Awal tahun 2023, aku berkesempatan untuk berkegiatan di Aceh. Meski ini bukan kali pertamaku menginjakkan kaki di provinsi itu, aku belum pernah benar-benar berinteraksi dengan masyarakatnya. Selama ini aku hanya mendengar cerita-cerita tak baik tentang Aceh dari orang-orang sekitarku.
Ah, tak perlu kuceritakan betapa rasisnya cara mereka menggambarkan Aceh, karena ketika kuingat kembali semua kisah itu dan apa yang kurasakan sendiri selama berada di sana, aku justru merasa malu. Malu karena selama ini aku tak pernah berusaha mencari tahu dan memahami Indonesia dengan lebih jujur dan terbuka.
Sejarah, bagiku, dulu adalah pelajaran yang membosankan. Entah karena pengaruh lingkungan atau cara penyampaiannya, di sekitarku selalu dikatakan bahwa sejarah di buku berbeda dengan kenyataannya. Mungkin ada benarnya. Tapi sayangnya, aku tak pernah mencoba mencari tahu mana kisah yang benar.
Sampai akhirnya Kak Syufra mengenalkanku pada buku-buku fiksi yang berakar pada kisah sejarah konflik bangsa ini, salah satunya Laut Bercerita. Dari sanalah aku mulai ingin tahu apa yang sebenarnya terjadi di negeri ini. Syukurnya dengan cara pandang yang sudah berubah, baru aku memijakkan kaki di Tangse, Pidie.
Sebuah Jalur Lama Perjuangan
Kebetulan tugas ku saat itu bersama teman-teman yang lain adalah melakukan survei di lanskap hutan Tangse. Selama beberapa hari nge camp, lamat-lamat aku mendengar bahwa jalur yang kami pakai adalah bekas jalur konflik antara GAM dengan TNI. Teman-teman disana semuanya orang Aceh dan selalu mengobrol dengan bahasa Aceh, sehingga aku mau tidak mau harus bertanya langsung agar memahami cerita itu dalam bahasa Indonesia. Yah, mau gimana lagi, bahasa Aceh yang diajari kepadaku dengan akurat hanyalah kata-kata memaki dan cakap kotor. Itu pun aku sempat ditipu bahwa selamat pagi dalam bahasa Aceh adalah bokreh. Kurang ajar memang.

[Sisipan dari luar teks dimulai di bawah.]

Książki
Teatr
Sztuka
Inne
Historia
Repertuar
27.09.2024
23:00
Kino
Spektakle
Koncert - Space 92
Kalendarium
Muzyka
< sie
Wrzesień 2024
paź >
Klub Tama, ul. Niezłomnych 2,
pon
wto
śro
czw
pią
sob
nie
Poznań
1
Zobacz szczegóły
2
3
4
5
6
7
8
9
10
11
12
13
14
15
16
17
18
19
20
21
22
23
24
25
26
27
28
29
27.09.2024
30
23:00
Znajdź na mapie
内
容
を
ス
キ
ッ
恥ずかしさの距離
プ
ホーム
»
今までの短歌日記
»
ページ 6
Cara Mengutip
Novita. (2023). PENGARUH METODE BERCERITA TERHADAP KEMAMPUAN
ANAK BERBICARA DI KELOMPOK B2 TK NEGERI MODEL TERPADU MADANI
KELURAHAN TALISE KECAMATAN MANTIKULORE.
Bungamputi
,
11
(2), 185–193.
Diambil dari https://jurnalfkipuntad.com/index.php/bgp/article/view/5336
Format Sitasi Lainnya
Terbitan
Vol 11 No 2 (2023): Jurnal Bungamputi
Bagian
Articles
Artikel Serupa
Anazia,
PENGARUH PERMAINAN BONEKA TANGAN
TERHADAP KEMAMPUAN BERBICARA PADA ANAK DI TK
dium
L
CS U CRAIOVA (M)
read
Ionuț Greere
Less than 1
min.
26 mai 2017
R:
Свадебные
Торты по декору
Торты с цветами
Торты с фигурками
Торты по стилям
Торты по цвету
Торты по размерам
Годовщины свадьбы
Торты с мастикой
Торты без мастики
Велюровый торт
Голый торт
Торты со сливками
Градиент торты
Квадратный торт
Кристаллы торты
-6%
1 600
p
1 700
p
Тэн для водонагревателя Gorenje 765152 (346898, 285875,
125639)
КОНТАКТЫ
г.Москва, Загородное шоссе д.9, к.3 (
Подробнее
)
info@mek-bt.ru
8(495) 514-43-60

Sebelum kami masuk ke hutan, bang Radinal mengingatkan pada kami yang belum tau medan dan kisah tempat ini untuk berhati-hati. Katanya, masih mungkin ada ranjau aktif. Entah itu hanya menakut-nakuti saja, tapi aku selalu percaya pada orang lokal.
Aku pun bertanya sambil mengisi obrolan kami disela-sela istirahat mengenai GAM. Salah satu porter lapangan, bang Darwin, menunjuk satu arah dan bilang,"Itu Tiro." Ah, aku pernah mendengar nama itu, Hasan Tiro. Lalu teman-teman yang lain mulai menimpali bagaimana mereka menaruh rasa hormat dan perjuangan para kader GAM masa itu.
Pikiranku semakin bercabang saat itu, selain aku memikirkan harus mencari jaringan untuk mengerjakan ujian online dari kampus, memikirkan tugas utama pada survei ini, bertambah pula pikiran kenapa aku baru tau kisah-kisah yang barusan mereka ceritakan hari ini.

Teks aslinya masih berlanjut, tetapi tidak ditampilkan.